Collections galore!

Urban's collection of antique brooches

A pile of knick-knacks sits on a desk, another in an office and others at home. They include anything from paper to teddy bears to coffee cups. One thing they have in common? They’re all pink.

“I started collecting anything pink after my breast cancer treatment,” English teacher Kathleen Harrison said. Five years ago, Harrison was diagnosed and began treatment for the disease.

When Harrison found out about her cancer, she was pretty calm.

“I said, ‘okay, what do we do?’ The doctor said I had a 95% survival rate…but the only time I got scared was when I thought it had gone to the lymph nodes.”

After her surgery, she did lots of research on the types of treatments and talked to her doctor.

“After chemotherapy, it was weird that these lethal, poisonous drugs were flowing through my veins,” she said. “You just hope that it works.”

At first, Harrison didn’t want anything pink, the color used to represent breast cancer awareness; but after the cancer went into remission, she suddenly changed her mind.

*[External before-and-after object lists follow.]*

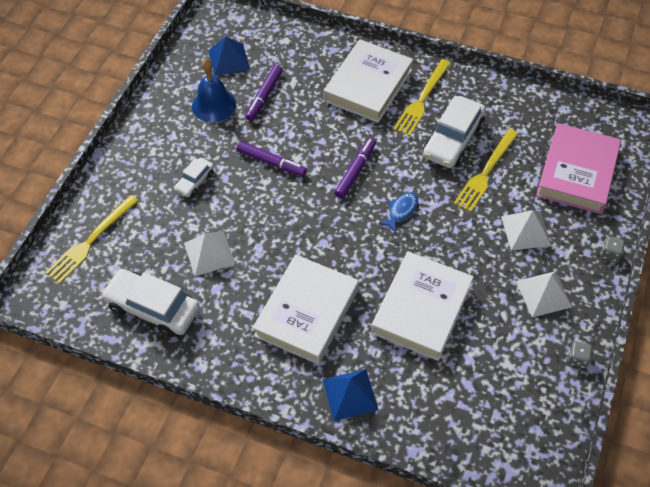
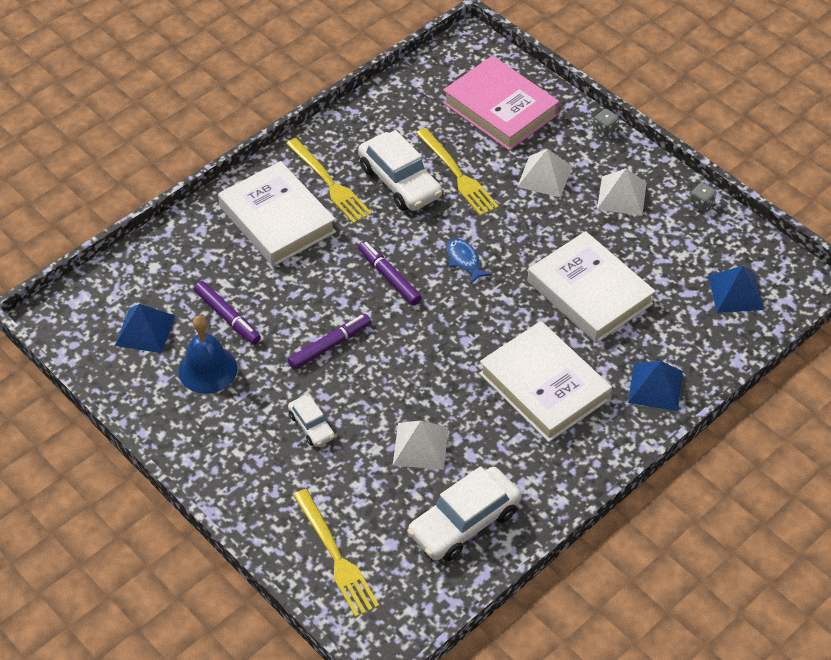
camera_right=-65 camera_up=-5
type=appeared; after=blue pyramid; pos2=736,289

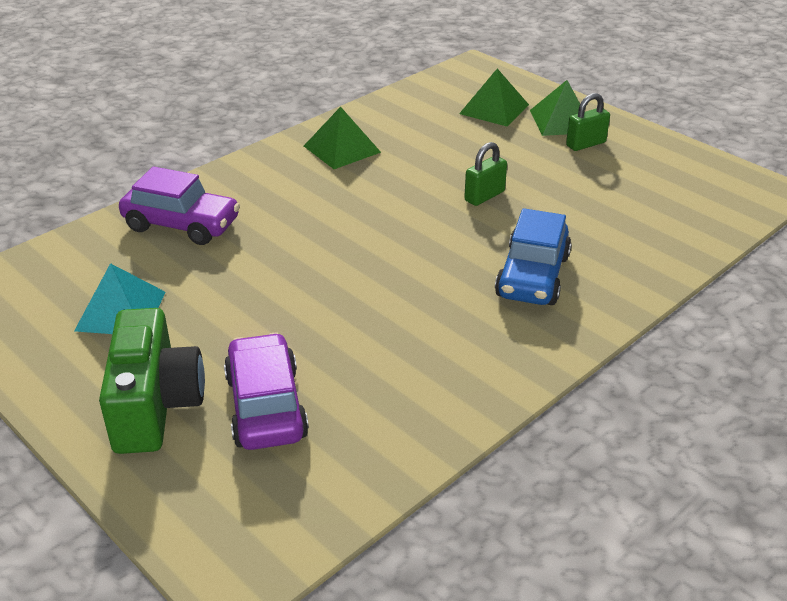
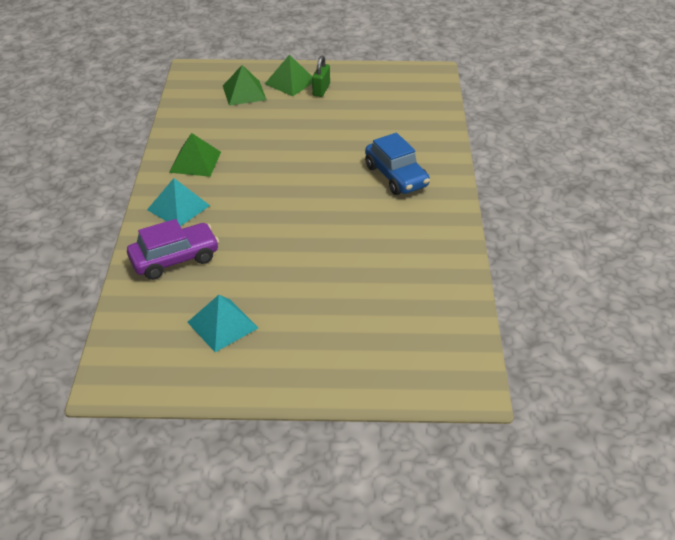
camera_right=-45 camera_up=5
type=missing; before=green camera; pos1=152,381
type=missing; before=purple car; pos1=266,391
type=missing; before=green padlock; pos1=485,174
type=appeared; after=turquoise pyramid; pos2=178,202

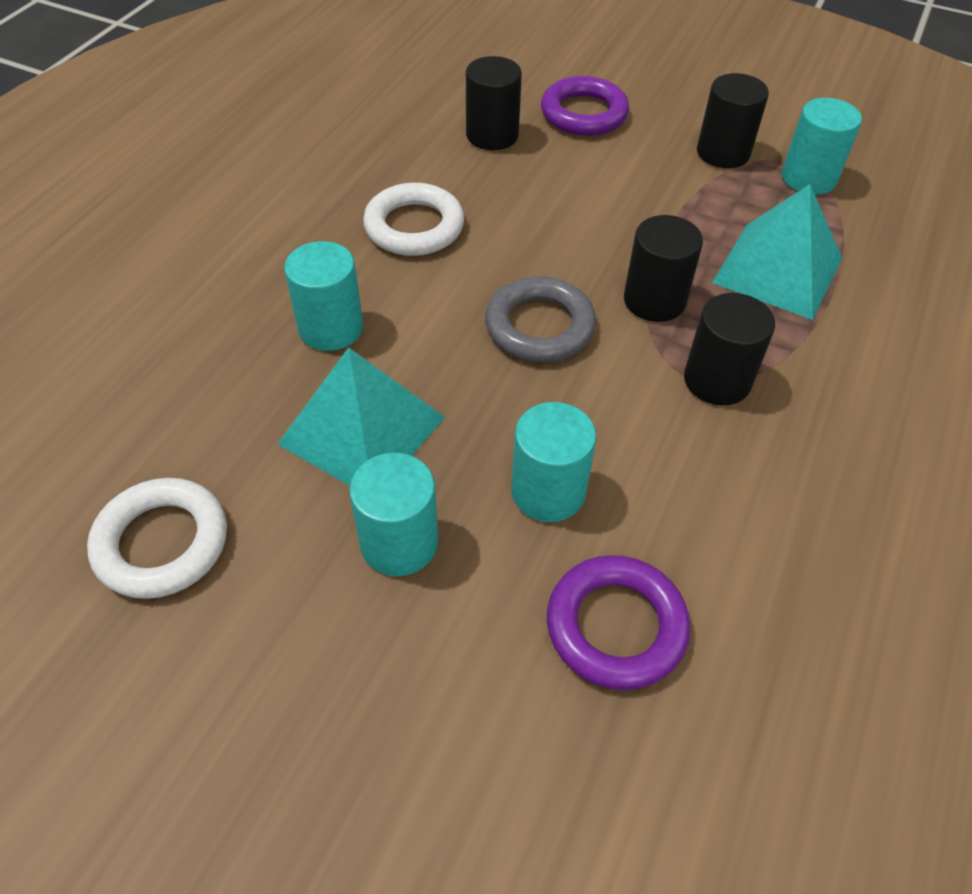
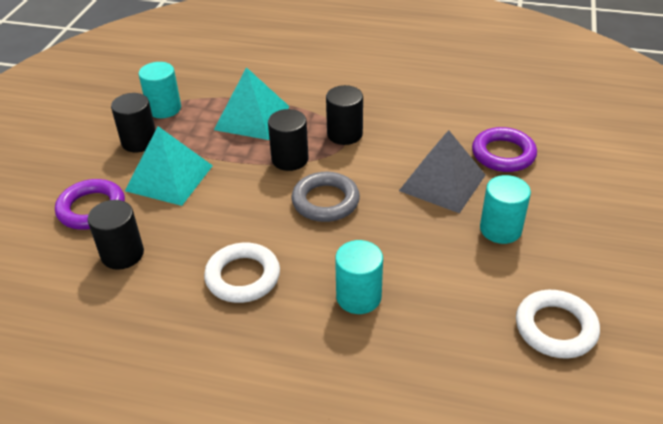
camera_right=-100 camera_up=-10
type=relocated; before=turquoise pyramid; pos1=361,416; pos2=169,166
type=exchanged; before=turquoise cylinder; after=grey pyramid; pos1=553,462; pos2=442,171

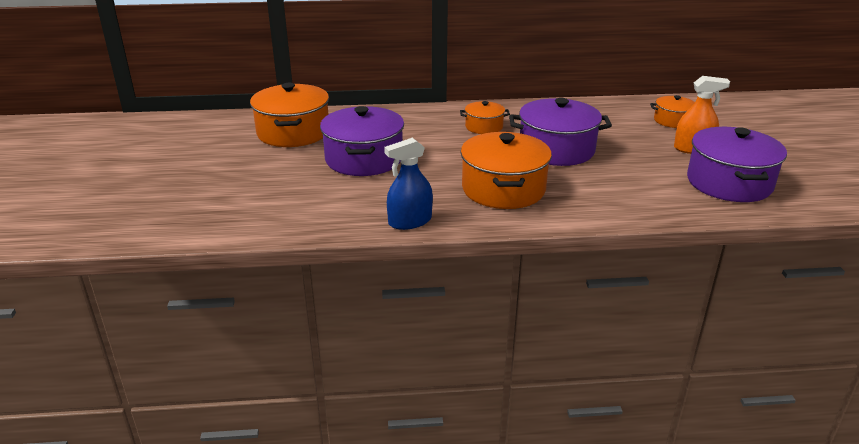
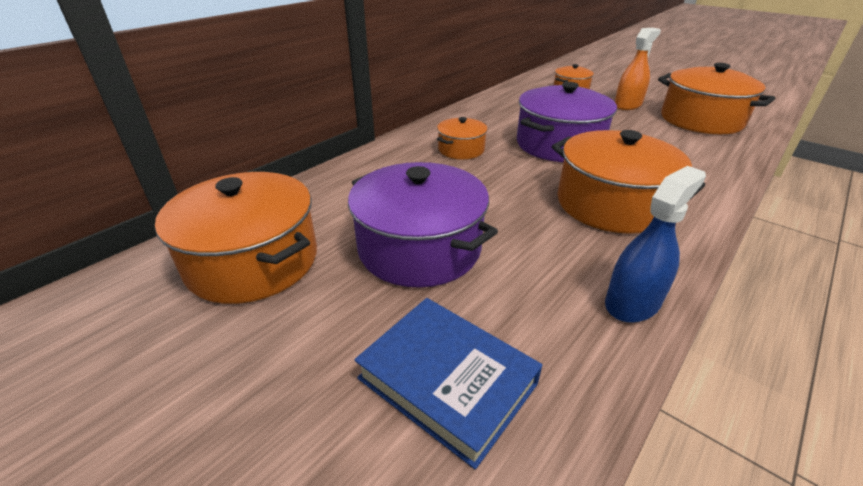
camera_right=-45 camera_up=5
type=appeared; after=blue book; pos2=448,383
type=colour; before=purple pot; after=orange pot; pos1=737,164; pos2=716,98
type=spun; before=blue spray bottle; pos1=408,184; pos2=655,244; turn=-150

“I guess I just wanted to celebrate pink,” she said.

Now Harrison collects anything that is pink, from teddy bears to water bottles.

“My favorite item of all the ones I have is a pink purse…I’m thinking my next purchase is a pink coffee pot.”

A family tradition of collecting antiques started by English teacher Sarah Urban’s grandmother led her to begin collecting antique brooches.

“My mom’s side has the English tradition of collecting and you end up gaining appreciation for the collections,” she said. “I started collecting in high school…and [now] I probably have somewhere between 60 and 75 brooches.”

Another favorite item for Urban to collect is anything featuring fleur de lis, a kind of stylized lily. In French history, the leaves represent the medieval social classes and remain an enduring symbol of France today.

“I love the symbolism of the three leaves,” Urban said.

As for the 109 pairs of shoes she owns, Urban likes to collect them because her shoe size does not change and she is always able to wear them, unlike clothes, where her size can change.

“I like retro pumps (stilettos) because some of them belonged to my grandmother, so they’re vintage,” she said.

Sophomore Travis G. also has family influence in his collection of geodes, which are hollow stones in which crystals have formed. Travis was inspired by his uncle, who as a Marine traveled the world and collected geodes along the way.

“I first went to a geode cavern,” Travis said. “I was always interested in geology and I thought it was an interesting thing to collect.”

Travis thinks that the most important thing about having a collection is the reminiscence of it.

“Collecting means remembering; more so how you remember getting something than its physical beauty.”

A love of Egyptian history and architecture led sophomore Keiren V. to begin collecting things that represent Egyptian history; because she feels that it helps in exploring Egyptian culture and its contributions to the modern world.

“I love ancient Egyptian history,” she said. “I was seven when I started [collecting]…I was influenced by my mom.”

Keiren collects things inspired by ancient Egyptian history, such as jewelry, papyrus scrolls, costumes, pyramids, obelisks, and statues of Egyptian gods. She also has a block with paintings of the Egyptian gods Isis and Osiris on it.

Keiren first became interested in Egyptian culture when her sister took her to see The Prince of Egypt when she was five years old.

“The architecture and Egyptian styles were so beautiful,” she said. “I wanted some part of it.”

Whatever the inspiration behind a collection, Harrison warns not to turn a sentimental collection into an obsession.

“[Collecting] means I’m crazy about pink and I need to stop,” she said. “Pink means the borderline of cuckoo.”